Client

Fannie Mae

Industry

Finance

Service

UI/UX Design

Team

2 Designers

Timeline

18 months

Goal

To build an engine that would allow traders to trade MBS, analyze best execution, provide market color, and advise on early funding and hedging strategies. By giving traders the full market picture, this engine would allow them to make judgements on pricing loans for purchase based on location, housing type, loan type, and risk level.

Approach

We started by talking with the traders on their current processes and how we could make their jobs easier. Most traders were using custom built excel sheets with their own calculations to give them the best price. The problem was how traders had to buy loans. They had to buy in bulk, decreasing their ability to accurately price individual loans and get the best return. We broke down their calculations, and developed a plan to be able to individually price each loan so they could move away from bulk purchases.

Outcome

We built an engine that allowed users to pick out each loan they wanted without having to buy the entire batch. The engine would price each loan effectively so that when the trader committed to a trade, they could guarantee they were getting the best price, for the best loans. Leaving the less desirable loans on the table without having to purchase them as well.

How we started

We shadowed traders during their workday to see what their processes were. We observed them taking in loan offers, analyze the loans, and break down the best price for the batch. Through our discussions with traders, they would rather trade individual loans which would guarantee the best return. But the current system wouldn't allow for it. So we needed to come up with a system that would give the traders all of the information they needed and be able to bid on individual loans.

Determine user flow

Determined how traders currently traded loans, we walked them through several user flows on how the new engine could intake lenders bid sheets, analyze each loan, and based on custom pricing pre-set in the system, can give the best price for returns on corporate capital (ROCC).

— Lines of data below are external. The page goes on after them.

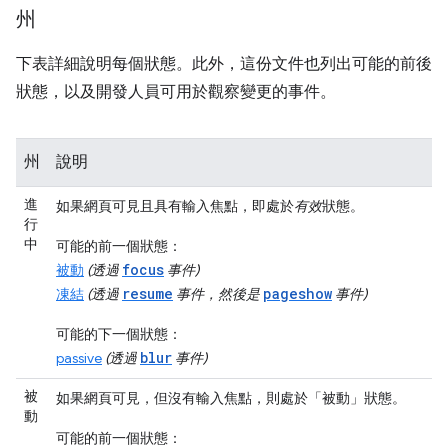
州
下表詳細說明每個狀態。此外，這份文件也列出可能的前後
狀態，以及開發人員可用於觀察變更的事件。
州
說明
進
如果網頁可見且具有輸入焦點，即處於
有效
狀態。
行
中
可能的前一個狀態：
focus
被動
(透過
事件)
resume
pageshow
凍結
(透過
事件，然後是
事件)
可能的下一個狀態：
blur
passive
(透過
事件)
被
如果網頁可見，但沒有輸入焦點，則處於「被動」
狀態。
動
可能的前一個狀態：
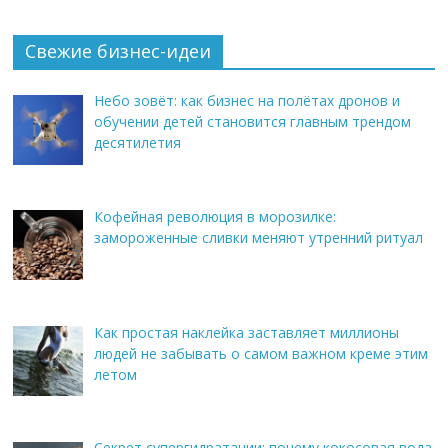
Свежие бизнес-идеи
Небо зовёт: как бизнес на полётах дронов и
обучении детей становится главным трендом
десятилетия
Кофейная революция в морозилке:
замороженные сливки меняют утренний ритуал
Как простая наклейка заставляет миллионы
людей не забывать о самом важном креме этим
летом
Секрет супергидратации: почему кокосовая вода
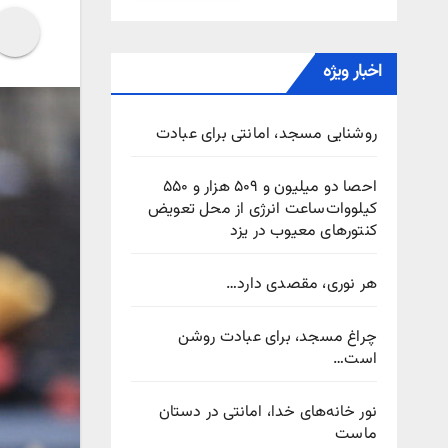
اخبار ویژه
روشنایی مسجد، امانتی برای عبادت
احصا دو میلیون و ۵۰۹ هزار و ۵۵۰
کیلووات‌ساعت انرژی از محل تعویض
کنتورهای معیوب در یزد
هر نوری، مقصدی دارد…
چراغ مسجد، برای عبادت روشن
است…
نور خانه‌های خدا، امانتی در دستان
ماست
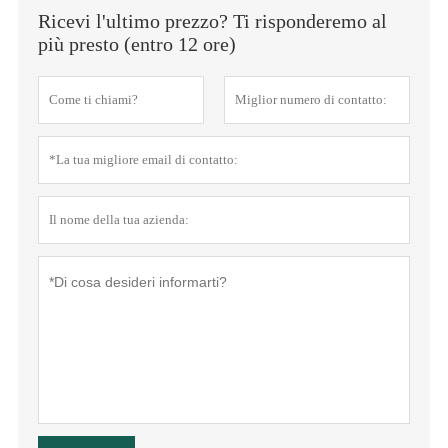
Ricevi l'ultimo prezzo? Ti risponderemo al
più presto (entro 12 ore)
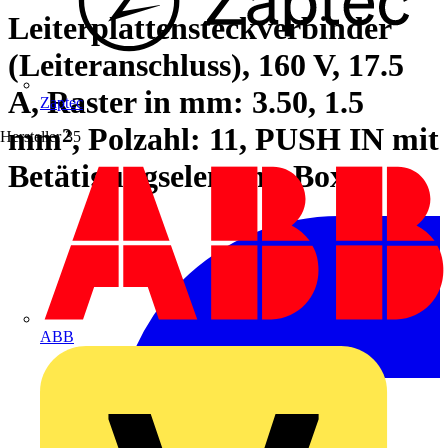
Leiterplattensteckverbinder
(Leiteranschluss), 160 V, 17.5
A, Raster in mm: 3.50, 1.5
Zaptec
mm², Polzahl: 11, PUSH IN mit
Hersteller
35
Betätigungselement, Box
ABB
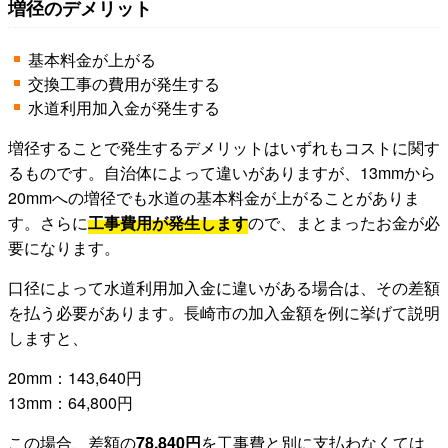
増径のデメリット
基本料金が上がる
交換工事の費用が発生する
水道利用加入金が発生する
増径することで発生するデメリットはいずれもコストに関す
るものです。自治体によって違いがありますが、13mmから
20mmへの増径でも水道の基本料金が上がることがありま
す。さらに
工事費用が発生します
ので、まとまったお金が必
要になります。
口径によって水道利用加入金に違いがある場合は、その差額
を払う必要があります。長崎市の加入金額を例に挙げて説明
しますと、
20mm：143,640円
13mm：64,800円
この場合、差額の
78,840円
を工事費と別に支払わなくては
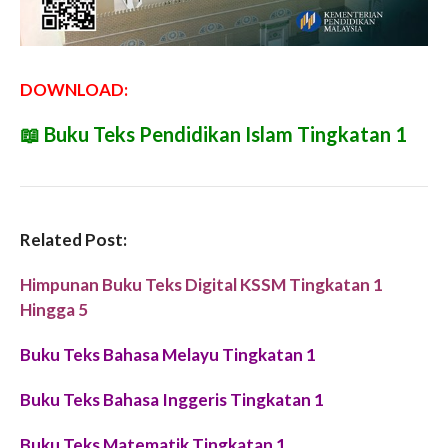
DOWNLOAD:
📖
Buku Teks Pendidikan Islam Tingkatan 1
Related Post:
Himpunan Buku Teks Digital KSSM Tingkatan 1
Hingga 5
Buku Teks Bahasa Melayu Tingkatan 1
Buku Teks Bahasa Inggeris Tingkatan 1
Buku Teks Matematik Tingkatan 1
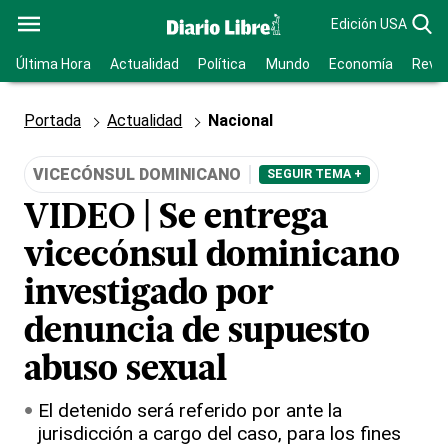
Edición USA
Última Hora
Actualidad
Política
Mundo
Economía
Revis
Portada
Actualidad
Nacional
VICECÓNSUL DOMINICANO
SEGUIR TEMA +
VIDEO | Se entrega
vicecónsul dominicano
investigado por
denuncia de supuesto
abuso sexual
El detenido será referido por ante la
jurisdicción a cargo del caso, para los fines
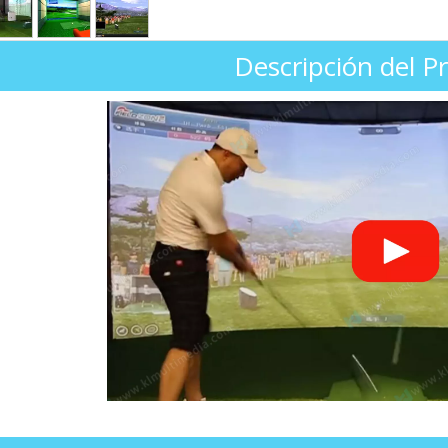
Descripción del P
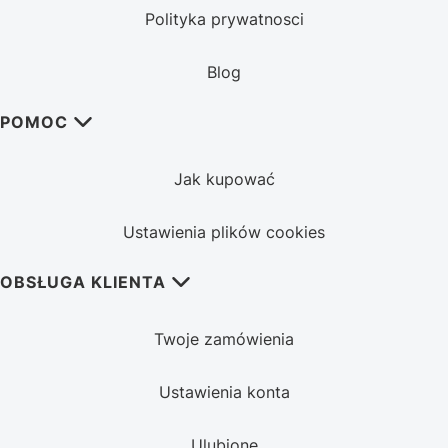
Polityka prywatnosci
Blog
POMOC
Jak kupować
Ustawienia plików cookies
OBSŁUGA KLIENTA
Twoje zamówienia
Ustawienia konta
Ulubione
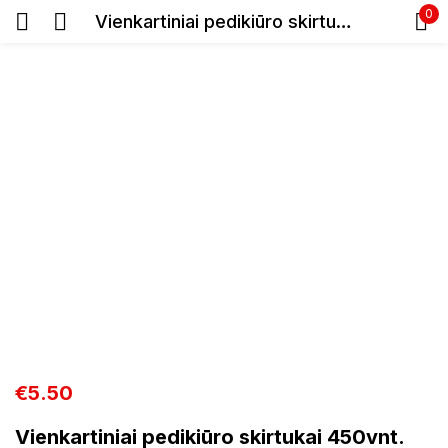
0
Vienkartiniai pedikiūro skirtukai 450vnt.
Prisijunkite
Prisiminti slaptažodį
Pamiršote slaptažodį?
Prisijungti
Registracija
€
5.50
Vienkartiniai pedikiūro skirtukai 450vnt.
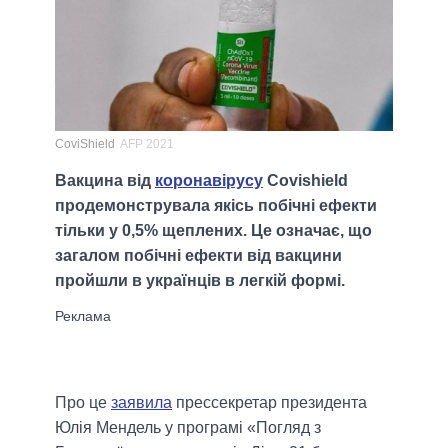
CoviShield
AFP 2021
Вакцина від
коронавірусу
Covishield
продемонструвала якісь побічні ефекти
тільки у 0,5% щеплених. Це означає, що
загалом побічні ефекти від вакцини
пройшли в українців в легкій формі.
Про це
заявила
прессекретар президента
Юлія Мендель у програмі «Погляд з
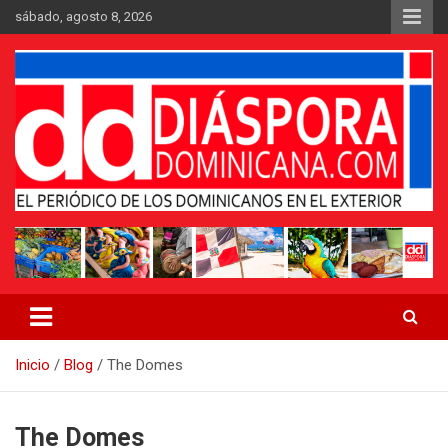
Saltar
sábado, agosto 8, 2026
al
contenido
Medio digital nativo establecido en 2011
Periódico Diáspora Dominicana
Inicio
Blog
The Domes
The Domes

We also determined several personas that would need to conduct different tasks based on their roles. Analysts would study the market and determine pricing for loan types. Traders could price loans off of those set prices. Managers would oversee the trades and make changes to pricing based on market movement.

To save more time, traders were given the ability to set rules to apply to several different types of trades automatically. The time consuming part of the trader's job was eliminated giving the traders more time to focus on increasing their ROCC in other areas.

Dashboard design

We designed a dashboard that would be customizable to each user based on needs and tasks. Some personas would require pricing statistics to set current pricing trends, while other personas, like traders, would want to see incoming lender's bid sheets to see what loans were available to bid on.

A manager's persona would have a bird's eye view of the entire trading desk and what was occurring between all personas.

By setting up personas at the beginning, we could create detailed custom dashboards for each, with additional customization by the user, similar to the Bloomberg terminal.